*Exercise aim:*
Would you give the records below again, exactly and completely?

Saved entries:
===============

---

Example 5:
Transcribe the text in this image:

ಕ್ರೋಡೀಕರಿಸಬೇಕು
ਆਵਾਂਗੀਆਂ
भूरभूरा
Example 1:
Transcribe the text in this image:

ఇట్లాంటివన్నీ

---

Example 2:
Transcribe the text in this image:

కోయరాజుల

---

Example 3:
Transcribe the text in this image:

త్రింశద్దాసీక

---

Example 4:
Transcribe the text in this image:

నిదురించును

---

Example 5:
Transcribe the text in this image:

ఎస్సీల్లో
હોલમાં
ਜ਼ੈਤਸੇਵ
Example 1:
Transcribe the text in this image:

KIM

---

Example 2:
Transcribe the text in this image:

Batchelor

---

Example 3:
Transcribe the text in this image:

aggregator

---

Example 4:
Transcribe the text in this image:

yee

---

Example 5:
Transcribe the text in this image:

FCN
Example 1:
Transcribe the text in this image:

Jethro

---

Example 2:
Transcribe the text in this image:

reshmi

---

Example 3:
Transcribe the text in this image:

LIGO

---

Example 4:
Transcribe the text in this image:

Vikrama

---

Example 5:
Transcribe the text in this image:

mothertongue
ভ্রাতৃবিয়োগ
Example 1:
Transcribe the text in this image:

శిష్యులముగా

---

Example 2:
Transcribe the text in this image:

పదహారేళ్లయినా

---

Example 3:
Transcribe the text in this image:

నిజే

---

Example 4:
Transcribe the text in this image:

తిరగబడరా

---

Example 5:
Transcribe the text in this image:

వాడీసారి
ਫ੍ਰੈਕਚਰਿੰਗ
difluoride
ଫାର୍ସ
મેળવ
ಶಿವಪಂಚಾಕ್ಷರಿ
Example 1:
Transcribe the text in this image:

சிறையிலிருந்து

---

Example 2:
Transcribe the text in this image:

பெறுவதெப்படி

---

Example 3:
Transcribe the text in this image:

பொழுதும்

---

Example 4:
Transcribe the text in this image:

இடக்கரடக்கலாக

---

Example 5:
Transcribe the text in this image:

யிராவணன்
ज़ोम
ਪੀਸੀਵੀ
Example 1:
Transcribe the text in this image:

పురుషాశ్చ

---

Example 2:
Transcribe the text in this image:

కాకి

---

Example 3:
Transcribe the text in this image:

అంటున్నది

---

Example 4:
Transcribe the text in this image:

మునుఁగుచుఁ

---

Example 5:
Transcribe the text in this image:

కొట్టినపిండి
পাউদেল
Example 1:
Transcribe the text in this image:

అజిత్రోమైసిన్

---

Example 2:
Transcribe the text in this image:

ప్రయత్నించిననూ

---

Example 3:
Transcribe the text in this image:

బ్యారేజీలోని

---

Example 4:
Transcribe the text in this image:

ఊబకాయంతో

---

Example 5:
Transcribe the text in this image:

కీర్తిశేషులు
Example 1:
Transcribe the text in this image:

===============

*Task solution:*
---

Example 5:
Transcribe the text in this image:

ಕ್ರೋಡೀಕರಿಸಬೇಕು
ਆਵਾਂਗੀਆਂ
भूरभूरा
Example 1:
Transcribe the text in this image:

ఇట్లాంటివన్నీ

---

Example 2:
Transcribe the text in this image:

కోయరాజుల

---

Example 3:
Transcribe the text in this image:

త్రింశద్దాసీక

---

Example 4:
Transcribe the text in this image:

నిదురించును

---

Example 5:
Transcribe the text in this image:

ఎస్సీల్లో
હોલમાં
ਜ਼ੈਤਸੇਵ
Example 1:
Transcribe the text in this image:

KIM

---

Example 2:
Transcribe the text in this image:

Batchelor

---

Example 3:
Transcribe the text in this image:

aggregator

---

Example 4:
Transcribe the text in this image:

yee

---

Example 5:
Transcribe the text in this image:

FCN
Example 1:
Transcribe the text in this image:

Jethro

---

Example 2:
Transcribe the text in this image:

reshmi

---

Example 3:
Transcribe the text in this image:

LIGO

---

Example 4:
Transcribe the text in this image:

Vikrama

---

Example 5:
Transcribe the text in this image:

mothertongue
ভ্রাতৃবিয়োগ
Example 1:
Transcribe the text in this image:

శిష్యులముగా

---

Example 2:
Transcribe the text in this image:

పదహారేళ్లయినా

---

Example 3:
Transcribe the text in this image:

నిజే

---

Example 4:
Transcribe the text in this image:

తిరగబడరా

---

Example 5:
Transcribe the text in this image:

వాడీసారి
ਫ੍ਰੈਕਚਰਿੰਗ
difluoride
ଫାର୍ସ
મેળવ
ಶಿವಪಂಚಾಕ್ಷರಿ
Example 1:
Transcribe the text in this image:

சிறையிலிருந்து

---

Example 2:
Transcribe the text in this image:

பெறுவதெப்படி

---

Example 3:
Transcribe the text in this image:

பொழுதும்

---

Example 4:
Transcribe the text in this image:

இடக்கரடக்கலாக

---

Example 5:
Transcribe the text in this image:

யிராவணன்
ज़ोम
ਪੀਸੀਵੀ
Example 1:
Transcribe the text in this image:

పురుషాశ్చ

---

Example 2:
Transcribe the text in this image:

కాకి

---

Example 3:
Transcribe the text in this image:

అంటున్నది

---

Example 4:
Transcribe the text in this image:

మునుఁగుచుఁ

---

Example 5:
Transcribe the text in this image:

కొట్టినపిండి
পাউদেল
Example 1:
Transcribe the text in this image:

అజిత్రోమైసిన్

---

Example 2:
Transcribe the text in this image:

ప్రయత్నించిననూ

---

Example 3:
Transcribe the text in this image:

బ్యారేజీలోని

---

Example 4:
Transcribe the text in this image:

ఊబకాయంతో

---

Example 5:
Transcribe the text in this image:

కీర్తిశేషులు
Example 1:
Transcribe the text in this image:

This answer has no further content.